Gak Bun Beng membuka matanya, lalu memaksa diri tersenyum dan membuka capingnya, mengipasi muka dan lehernya dengan caping, bukan untuk mengusir hawa panas, melainkan dengan harapan angin dari kipasan caping itu akan mengusir keharuan yang mencekik lehernya. Sukar dia mengeluarkan suara dan hanya menggeleng kepala sambil tersenyum. “Paman, kau tadi kelihatan demikian berduka, sampai menangis! Padahal tadinya tidak apa-apa. Setelah aku menari, paman berduka dan terharu. Tentu ada sebabnya, paman. Demikian tegakah paman membiarkan aku dipermainkan kesangsian? Tidak sudikah paman mempercayaiku dan menceritakan apa yang mendukakan hatimu?” Gak Bun Beng menggerakkan tangan dan mengelus rambut kepala gadis itu. Gerakan ini meruntuhkan hati Syanti Dewi dan otomatis dia lalu menjatuhkan kepalanya bersandar pada dada pendekar itu. Dia merasa begitu aman, begitu tenteram dan begitu bahagia, seolah-olah dada yang bidang itu melindunginya dari segala malapetaka yang akan mengancamnya, melindunginya dari segala kedukaan dan mendatangkan kebahagiaan yang dia tidak mengerti. Gak Bun Beng pun menerima perbuatan gadis ini dengan perasaan wajar, seolah-olah sudah semestinya demikian, dan untuk beberapa saat dia tetap mengelus rambut kepala yang panjang, hitam dan halus itu. Kemudian dia teringat betapa janggalnya keadaan mereka, maka perlahan dia mendorong kepala gadis itu dari atas dadanya. Mereka duduk berhadapan dan berkatalah Gak Bun Beng, “Syanti Dewi, kaulah satu-satunya manusia yang

berhak mengetahui segala mengenai diriku.”

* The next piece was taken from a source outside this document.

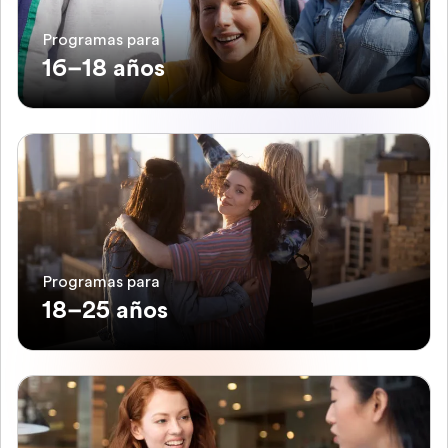
Programas para
16–18 años
Programas para
18–25 años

“Terima kasih, paman. Aku yakin bahwa memang engkau akan menceritakan kepadaku, karena kiranya tidak ada lagi manusia yang demikian mulia seperti engkau, paman.” Gak Bun Beng memegang tangan dara itu, akan tetapi ketika dia merasa ada getaran kemesraan yang luar biasa keluar dari tangan dara itu, dia cepat melepaskannya kembali dan menghela napas, membuang pandang matanya ke tanah, menunduk. “Dewi, engkau terlalu tinggi memandang diriku. Aku hanyalah seorang tua yang bodoh, yang canggung dan lemah.”

“Bukan aku yang memandang terlalu tinggi, melainkan engkau yang selalu merendahkan diri, dan itulah satu di antara sifat-sifat paman yang kukagumi. Sekarang ceritakan, paman, mengapa paman tadi menangis ketika melihat aku menari?” “Syanti Dewi, karena kau mengingatkan aku akan seorang lain....”

“Seorang wanita?”

Gak Bun Beng mengangguk.

“Wanita yang paman cinta?”

“Dan diapun mencinta paman?”

Untuk ketiga kalinya Gak Bun Beng mengangguk.

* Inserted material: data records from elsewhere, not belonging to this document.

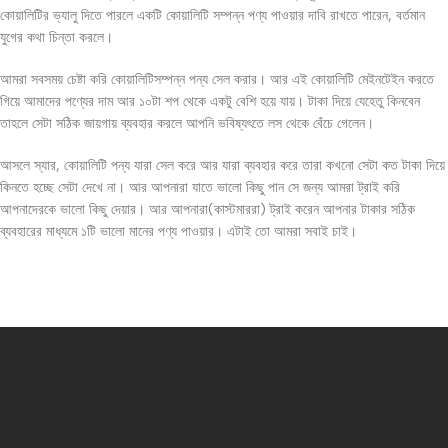
কোয়ালিটির ভ্যালু দিতে পারলে একটি কোয়ালিটি সম্পন্ন পণ্য পাওয়ার দাবি রাখতে পারেন, বর্তমান
যুগের কথা চিন্তা করলে।
আমরা সবসময় চেষ্টা করি কোয়ালিটিসম্পন্ন পন্য সেল করার। আর এই কোয়ালিটি মেইনটেইন করতে
গিয়ে আমাদের পণ্যের দাম আর ১০টা শপ থেকে একটু বেশি হয়ে যায়। টাকা দিয়ে যেহেতু কিনবেন
তাহলে সেটা সঠিক জায়গায় ব্যবহার করলে আপনি ভবিষ্যৎতে লস থেকে বেঁচে গেলেন।
আসলে স্যার, কোয়ালিটি পন্য যারা সেল করে আর যারা ব্যবহার করে তারা কখনো সেটা কত টাকা দিয়ে
কিনতে হচ্ছে সেটা দেখে না। আর আপনারা যাতে ভালো কিছু পান সে জন্য আমরা ট্রাই করি
আপনাদেরকে ভালো কিছু দেয়ার। আর আপনারা(কাস্টমাররা) ট্রাই করেন আপনার টাকার সঠিক
ব্যবহারের মাধ্যমে ১টি ভালো মানের পণ্য পাওয়ার। এটাই তো আমরা সবাই চাই।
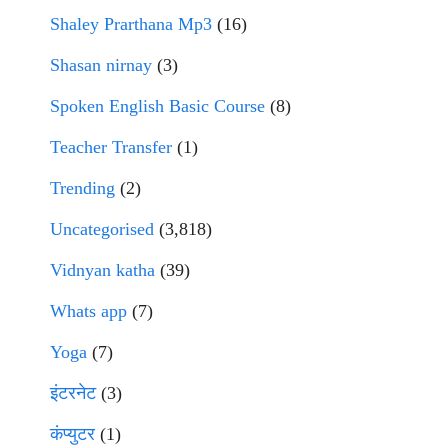
Shaley Prarthana Mp3
(16)
Shasan nirnay
(3)
Spoken English Basic Course
(8)
Teacher Transfer
(1)
Trending
(2)
Uncategorised
(3,818)
Vidnyan katha
(39)
Whats app
(7)
Yoga
(7)
इंटरनेट
(3)
कंप्युटर
(1)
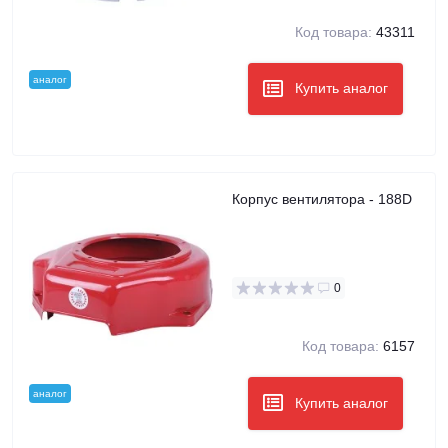
Код товара:
43311
аналог
Купить аналог
Корпус вентилятора - 188D
0
Код товара:
6157
аналог
Купить аналог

Syanti Dewi menunduk, kelihatan berduka sekali. Sampai lama keduanya diam saja, kemudian terdengar dara itu bertanya, suaranya gemetar menahan isak, “Paman Gak, sudah

lamakah dia meninggal?”

Gak Bun Beng mengerutkan alisnya, lalu mengerti bahwa dara ini menyangka kekasihnya itu sudah meninggal. “Sampai sekarang dia masih hidup, Dewi.”